Membership Movement Manager
Jackelin Trevino
Jackelin Trevino is NCRP’s Membership Movement Manager. Bringing over a decade of intersectional organizing and campaign management experience, she is passionate about relationship development, cultivating shared understanding across difference and empowering community visions for how philanthropy can support their movements today and in the future.
A product of the U.S./Mexico borderlands in the Rio Grande Valley of Texas, Jackelin has supported the development of coalition-based campaigns throughout the U.S. as a facilitator, trainer, and strategist. She is a proud alumnus of the Leadership McAllen (2016), Sierra Club Apprenticeship (2012), Center for Progressive Leadership (2011), and the Bill Archer Fellowship (2011) programs.
She is also a 2018 recipient of the Lone Star Sierra Club Chapter Service Award for her intersectional organizing and leadership in Texas.
Before joining the NCRP team Jackelin was serving as the Grants Manager for the National Association of Latino Arts and Cultures, overseeing the NALAC Fund for the Arts and the Actos de Confianza C-19 Emergency Relief Grant Programs.
Jackelin graduated from her father’s alma mater, the University of Texas- Pan American (now the University of Texas Rio Grande Valley) with a B.A. in Communication Studies.
In addition to her social movement work, Jackelin is an established movement artist with backgrounds in classical ballet and yoga. She is the founding Director of Pluma Blanca Community Theatre, a RGV based participatory theatre company which centers leadership development and social justice.

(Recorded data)
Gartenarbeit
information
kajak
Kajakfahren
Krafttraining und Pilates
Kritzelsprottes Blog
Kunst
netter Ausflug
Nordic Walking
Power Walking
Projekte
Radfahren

Work instruction 1:
According to the Jackelin Trevino profile, what degree did she earn, and from which university?
Work instruction 2:
Using the Jackelin Trevino profile, explain why she received the 2018 Lone Star Sierra Club Chapter Service Award.
Work instruction 3:
Pick up the Jackelin Trevino profile after its final sentence and keep writing.
The items have no connection to the Jackelin Trevino profile.

Exercise response 1:
She earned a B.A. in Communication Studies from the University of Texas-Pan American, now the University of Texas Rio Grande Valley.

Exercise response 2:
She received the award for her intersectional organizing and leadership in Texas.

Exercise response 3:
Movement Research Manager
Stephanie Peng
NCRP Senior Manager for Movement Research Stephanie Peng is passionate about using data to support communities on the frontlines of change.
She analyzes qualitative and quantitative data to empower nonprofit organizations and push philanthropy to be more just and equitable. She primarily conducts research for NCRP’s Movement Investment Project. In the past, she has worked on As the South Grows and the Philamplify initiative.
Stephanie holds a B.A. in International Affairs from American University and a M.A. in Comparative and Regional Studies from American University. During her undergraduate and graduate studies, she became passionate about the pro-immigrant and refugee movement.
She is a native of New Jersey. In her free time, she is either running or hiking in one of the many parks in the D.C. area, and loves to talk about food and fitness.
Editorial Manager
Suhasini Yeeda
Suhasini Yeeda’s background in creative writing and social action is invaluable in her role as NCRP’s Editorial Manager. Her task is simple – to help bring the messages and stories of NCRP staff, members and partners to life in the full service of impacted communities fighting for an equitable world.
Born and raised in Dallas, Texas, Suhasini has always been curious about the ways in which creativity and social justice collide. During the beginning of pandemic times, Suhasini began working as a freelance communications consultant where she supported small business owners, grassroots activists, and creative entrepreneurs with their communications needs.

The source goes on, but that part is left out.